En distinguant la notion de « mauvaise foi » de celles de l'utilisation de la procédure de manière « excessive » ou « déraisonnable » ou « de manière à nuire à autrui», l'article 54.1 déroge à la définition de l'abus de droit de l'article 7 C.c.Q. et, de ce fait, aux principes énoncés dans l'arrêt Viel. Désormais, il peut y avoir abus d'ester sans que l'auteur de l'abus fasse preuve de mauvaise foi. Dans l'arrêt El-Hachem c. Décary, la Cour distingue les concepts de témérité et de mauvaise foi. Elle reconnaît qu'une partie peut faire preuve de témérité ou d'un comportement blâmable excessif ou injuste dans l'exercice d'un recours, sans pour autant faire preuve de mauvaise foi. Le comportement blâmable n'exige pas, en soi, la démonstration de la mauvaise foi ou de l'intention de nuire.

Ces principes s'appliquent également dans les cas où il y a une utilisation déraisonnable ou excessive de la procédure. Celui qui utilise ou multiplie les procédures de façon déraisonnable pour faire valoir ses droits, même s'il le fait de bonne foi et sans intention malveillante, peut malgré tout être tenu responsable du préjudice qu'il cause à la partie adverse. En de tels cas, la conduite blâmable, insouciante ou négligente peut être sanctionnée, ces termes ne visant qu'à déterminer l'intensité de la faute génératrice de responsabilité.
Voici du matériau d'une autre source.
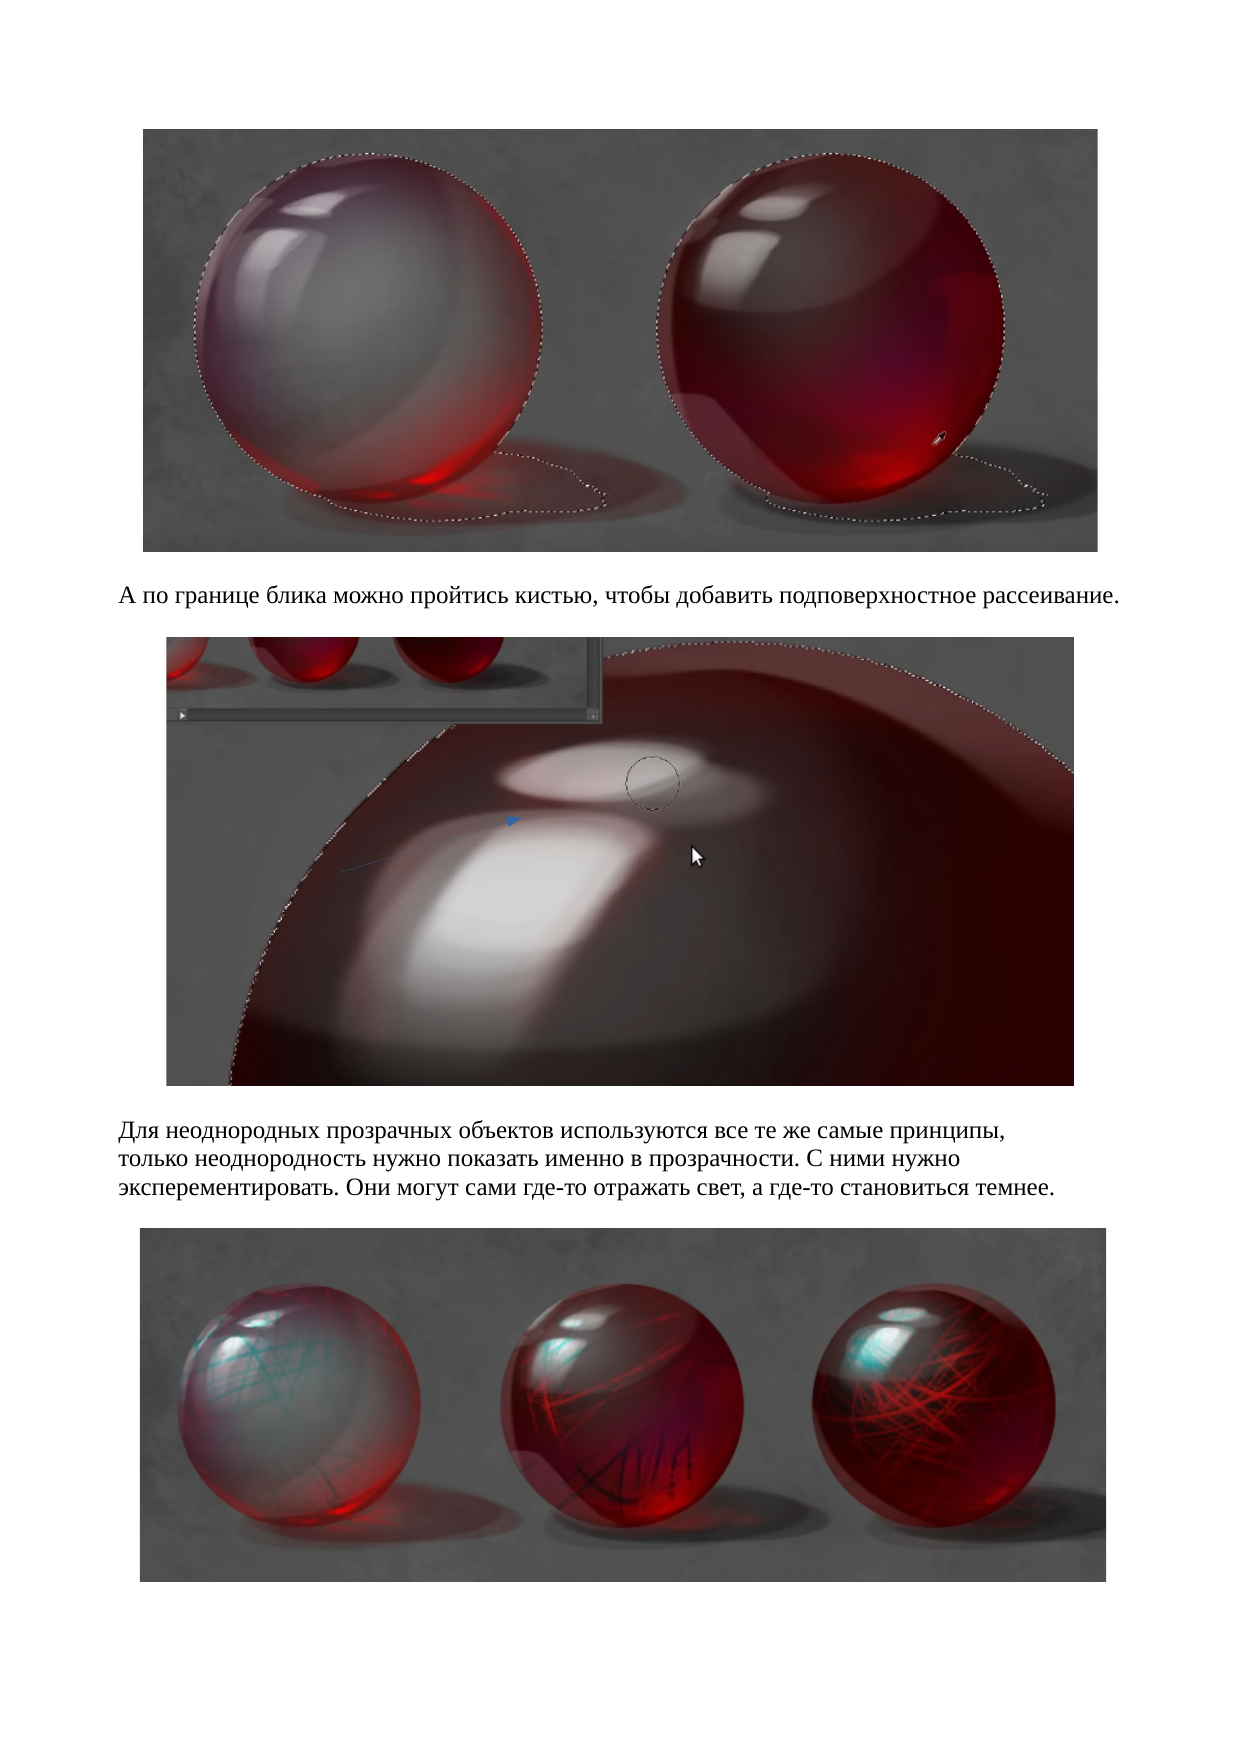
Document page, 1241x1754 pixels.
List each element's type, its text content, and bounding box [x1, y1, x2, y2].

Le respect du principe de proportionnalité obéit aux mêmes règles. Bien qu'il faille éviter de faire un amalgame entre le principe de proportionnalité et l'abus d'ester en justice -- un manquement au principe de proportionnalité n'implique pas dans tous les cas une utilisation déraisonnable de la procédure --, il demeure que ces principes constituent des notions intimement liées visant l'atteinte d'un objectif commun.

La partie qui viole le principe de proportionnalité et qui, de ce fait, compromet la justice et l'équité s'aventure en chemin périlleux. Lorsque ce non-respect échappe au pouvoir de surveillance et d'encadrement du tribunal et qu'il se perpétue au cours de l'instance, un juge pourrait certes conclure, a posteriori, au caractère déraisonnable de la procédure et sanctionner l'abus en résultant. En pareille situation, il y aura abus si une personne prudente et diligente, au regard du déroulement de l'instance et du procès, conclurait à une utilisation excessive ou déraisonnable de la procédure et, donc, à la faute ou à la négligence de son auteur, en considérant les coûts et le temps exigés, la finalité de la demande et l'importance des principes qu'elle soulève ou de l'intérêt en jeu.

Bien entendu, ce standard doit être analysé en fonction des circonstances propres à chaque situation, le juge d'instance bénéficiant à cet égard d'une large discrétion dans l'appréciation d'une conduite qui s'avère déraisonnable. Il est d'ailleurs bien établi qu'une cour d'appel doit faire preuve de réserve à l'égard d'un jugement qui se prononce sur ces matières.

Dans le cas à l'étude, la juge n'a commis aucune erreur de droit ou d'erreur de fait manifeste et déterminante en concluant au caractère disproportionné et abusif du recours de l'appelante. Une lecture attentive de ses motifs montre bien qu'elle a considéré qu'il y avait eu, ici, une utilisation déraisonnable de la procédure en dépit du fait que la demande n'était pas manifestement mal fondée.